On May 22, Hugh Simons and Nicholas Bruch opened their article with “A mistaken and dangerous belief pervades much thinking about the US legal market: that it is consolidating as larger firms grow more quickly than the market by taking share from their smaller rivals. A thoughtful look at the numbers reveals that no such consolidation is happening.”
Entitled Debunking the Consolidation Myth, their research is based on Am Law data over the last 20 years.
In a tightly argued analysis, the authors conclude “Consolidation is not happening.
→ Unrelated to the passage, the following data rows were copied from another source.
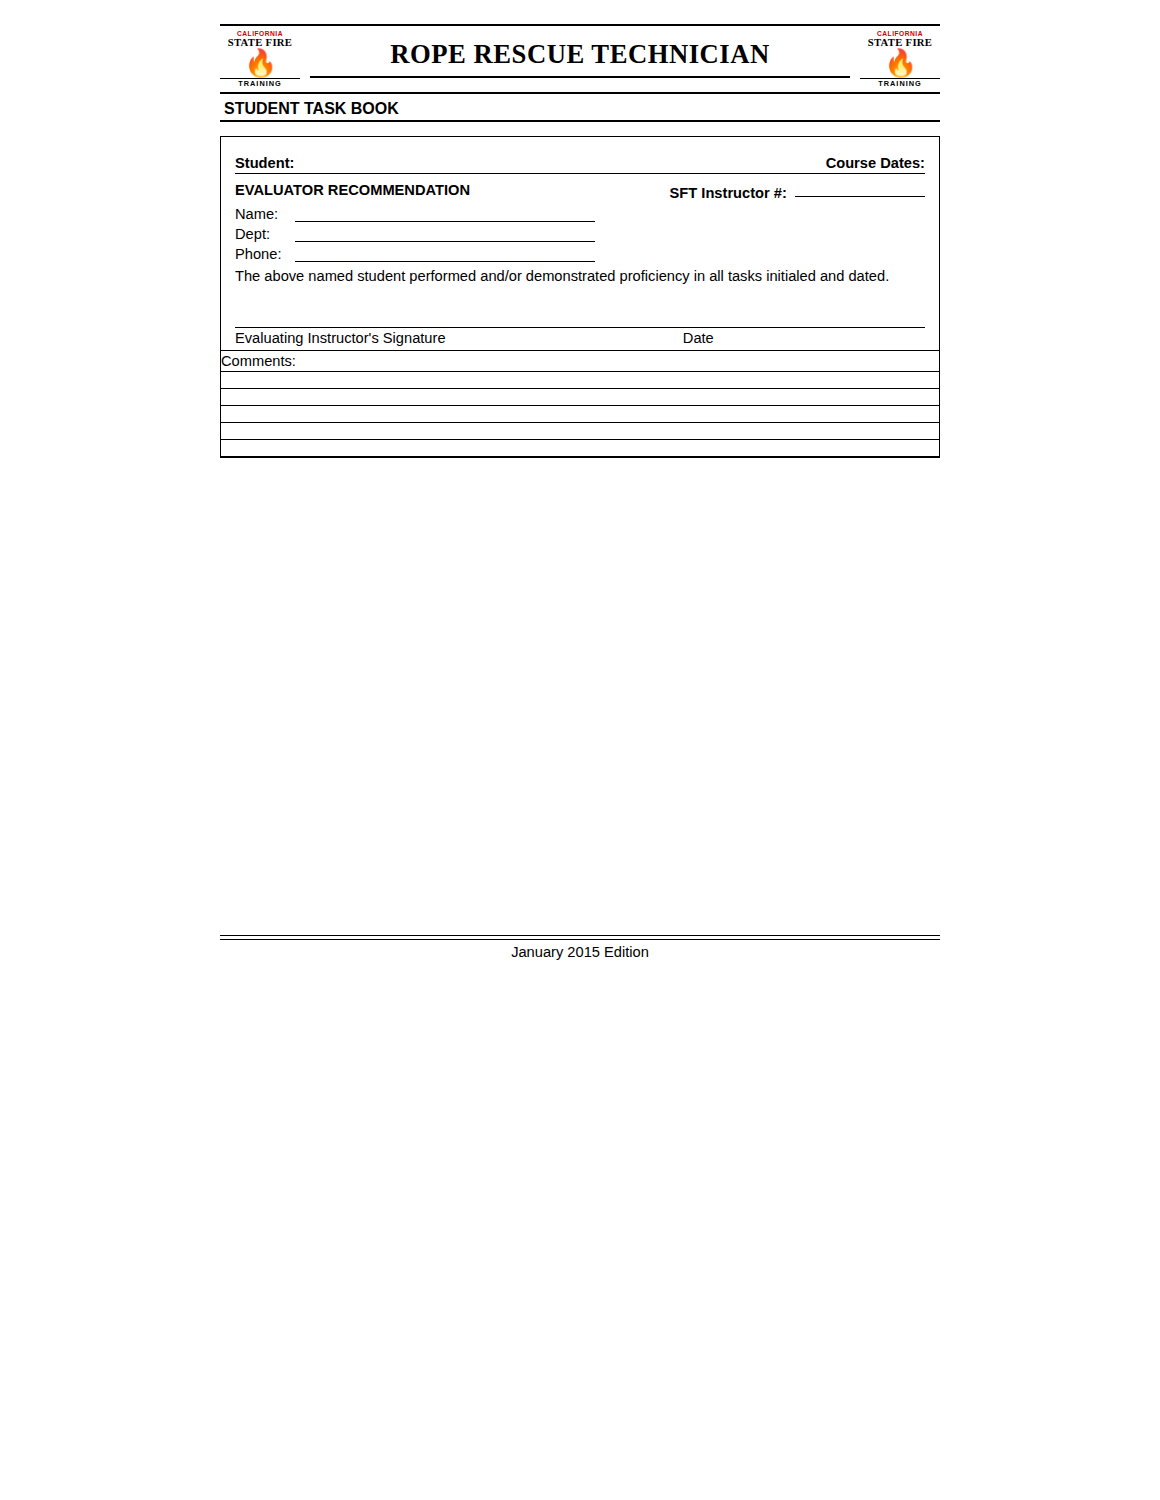CALIFORNIA
STATE FIRE
🔥
TRAINING
ROPE RESCUE TECHNICIAN
CALIFORNIA
STATE FIRE
🔥
TRAINING
STUDENT TASK BOOK
Student:
Course Dates:
EVALUATOR RECOMMENDATION
SFT Instructor #:
Name:
Dept:
Phone:
The above named student performed and/or demonstrated proficiency in all tasks initialed and dated.
Evaluating Instructor's Signature
Date
Comments:
January 2015 Edition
The imperative for law firms to grow is groundless.
Smaller firms that don’t expand internationally are not losing share; in fact, they’ve gained share through the Great Recession.
The data could not be clearer. And yet we know that this simple truth will be ignored.
Facts are an ineffective counterweight to long-held belief.
It’s too bad.”
Well said Hugh and Nicholas, you have proven what those of us outside the walls of the BigLaw establishment have known for some time.
More on small firms and fragmentation
From Peter George on Dialogue: Small firms: Take your size and own it
And from me: Mid-market law firm brouhaha
Last week’s news
Big Law is facing down a market that is more volatile and uncertain than ever before, Jae Um’s refreshing analysis of the Am Law 100 2017 data re-posted on Dialogue on May 15, 2018.
To add grist to the Simons–Bruch mill read their analysis and views on leverage and the proposition that partners are massively under-delegating. Their numbers are breath-taking, e.g. leverage rising to as much as 9:1.